▶ Texto fuente:
----------------
John Owen-Jones como Burrs y Victoria Hamilton Barritt como Kate junto al reparto de The Wild Party

John Owen-Jones (conocido por sus papeles como el heroico Jean Valjean y el enigmático Fantasma de la Ópera) encarna a un Burrs atormentado, empujado a la violencia por la promiscuidad de Queenie. Su voz es impecable y su estallido agresivo en ‘How Many Women in the World’, perfecto. Frances Ruffelle, la Eponine original de ‘Los Miserables’, aporta a Queenie una fragilidad y una torpeza elegante que funcionan muy bien para un personaje al borde de la autodestrucción.

Gloria Obianyo y Genesis Lynca se adueñan por completo del dúo de los “hermanos” D’Armarno siguiendo la dirección de Drew McOnie. De hecho, se me olvidó que eran dos mujeres interpretando a personajes de género opuesto, lo que hace que el breve momento de un “hermano” en topless resulte especialmente contundente, subrayando la capacidad de la sociedad para silenciar y aplastar a determinados grupos de personas.

Victoria Hamilton-Barritt como Kate en The Wild Party.

Victoria Hamilton-Barritt interpreta a Kate con una actitud arrolladora y una voz perfectamente moldeada para el rock y el jazz; ese áspero y ahumado lamento rockero que tanto eché de menos después de verla en ‘Murder Ballad’ está aquí en estado de gracia, y su ‘Black is a Moocher’ es para devorarlo. La mezcla bluesy de Hamilton-Barritt se adapta tanto a la partitura de LaChiusa como a la orquestación de Theo Jamieson, deslizándose por el pastiche jazzístico como mantequilla caliente.

En conjunto, el verdadero lucimiento de este montaje está en el equipo creativo, especialmente en el director y coreógrafo Drew McOnie, con una puesta en escena intensa y llena de actividad y unas rutinas elegantes pero imprevisibles; McOnie demuestra una visión singular y ha trazado la obra con inteligencia, porque no hay ni un rincón del escenario que quede vacío: siempre está ocupado por acción, un encuentro coqueto o un beso etílico con sabor a cigarrillo. El diseño de iluminación de Richard Howell es clásicamente sofisticado y el arreglo de Theo Jamieson tiene una vitalidad brillante y una espontaneidad saltarina.

Genesis Lynea y Gloria Obianyo como The D'armano Bros junto a Frances Ruffelle como Queenie en The Wild Party.

Aunque el ritmo vertiginoso de ‘The Wild Party’ mantiene la obra en compás y evita los baches, hubo momentos en los que no sabía dónde descansar la mirada. Estoy seguro de que se me escapó algo, porque siento que debería haberme enamorado. Aun así, me quito el sombrero ante la orquesta y el reparto, que desprenden una energía contagiosa. El nombre “Drew McOnie” se me ha quedado grabado como el de un director poderoso y un coreógrafo estimulante, y espero de verdad con ganas su próximo trabajo.

‘The Wild Party’ de Michael John LaChiusa se representa en The Other Palace hasta el 1 de abril de 2017.
----------------
▶ Consigna: Según la reseña de The Wild Party, ¿quién se encargó del diseño de iluminación del montaje?

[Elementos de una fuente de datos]
----------------
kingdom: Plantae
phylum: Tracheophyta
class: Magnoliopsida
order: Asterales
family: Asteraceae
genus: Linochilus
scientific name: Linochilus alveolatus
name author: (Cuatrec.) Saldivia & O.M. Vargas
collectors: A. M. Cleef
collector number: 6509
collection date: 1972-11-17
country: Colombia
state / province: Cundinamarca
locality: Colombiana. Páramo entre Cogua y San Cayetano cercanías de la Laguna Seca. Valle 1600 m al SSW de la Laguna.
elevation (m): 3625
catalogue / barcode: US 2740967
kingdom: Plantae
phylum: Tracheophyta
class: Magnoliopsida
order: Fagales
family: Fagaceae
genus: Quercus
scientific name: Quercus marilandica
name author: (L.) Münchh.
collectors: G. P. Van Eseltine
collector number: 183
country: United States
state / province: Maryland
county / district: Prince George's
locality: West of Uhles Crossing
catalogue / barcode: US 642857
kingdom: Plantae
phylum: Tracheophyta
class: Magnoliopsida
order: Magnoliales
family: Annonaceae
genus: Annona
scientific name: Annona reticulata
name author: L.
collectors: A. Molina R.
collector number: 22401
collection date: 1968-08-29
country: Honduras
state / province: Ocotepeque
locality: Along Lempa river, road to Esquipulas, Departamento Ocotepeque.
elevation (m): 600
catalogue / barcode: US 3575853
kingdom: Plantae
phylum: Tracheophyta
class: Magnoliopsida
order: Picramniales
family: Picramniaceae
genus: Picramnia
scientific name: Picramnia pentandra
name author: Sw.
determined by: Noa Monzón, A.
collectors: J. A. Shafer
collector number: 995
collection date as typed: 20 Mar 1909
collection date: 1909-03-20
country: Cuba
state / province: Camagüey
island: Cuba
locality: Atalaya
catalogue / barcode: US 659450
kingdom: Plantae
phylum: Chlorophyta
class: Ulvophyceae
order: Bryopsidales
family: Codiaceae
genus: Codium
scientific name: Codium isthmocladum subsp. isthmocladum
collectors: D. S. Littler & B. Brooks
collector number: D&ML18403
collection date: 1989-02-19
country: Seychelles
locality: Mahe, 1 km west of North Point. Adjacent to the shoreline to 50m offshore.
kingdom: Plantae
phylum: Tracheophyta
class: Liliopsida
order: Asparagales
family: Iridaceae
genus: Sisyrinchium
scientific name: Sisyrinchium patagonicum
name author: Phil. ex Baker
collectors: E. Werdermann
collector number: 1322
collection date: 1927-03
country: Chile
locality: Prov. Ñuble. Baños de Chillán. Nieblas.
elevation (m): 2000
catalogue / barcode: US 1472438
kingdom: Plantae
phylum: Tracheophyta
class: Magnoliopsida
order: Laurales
----------------
▶ Respuesta del ejercicio: Richard Howell.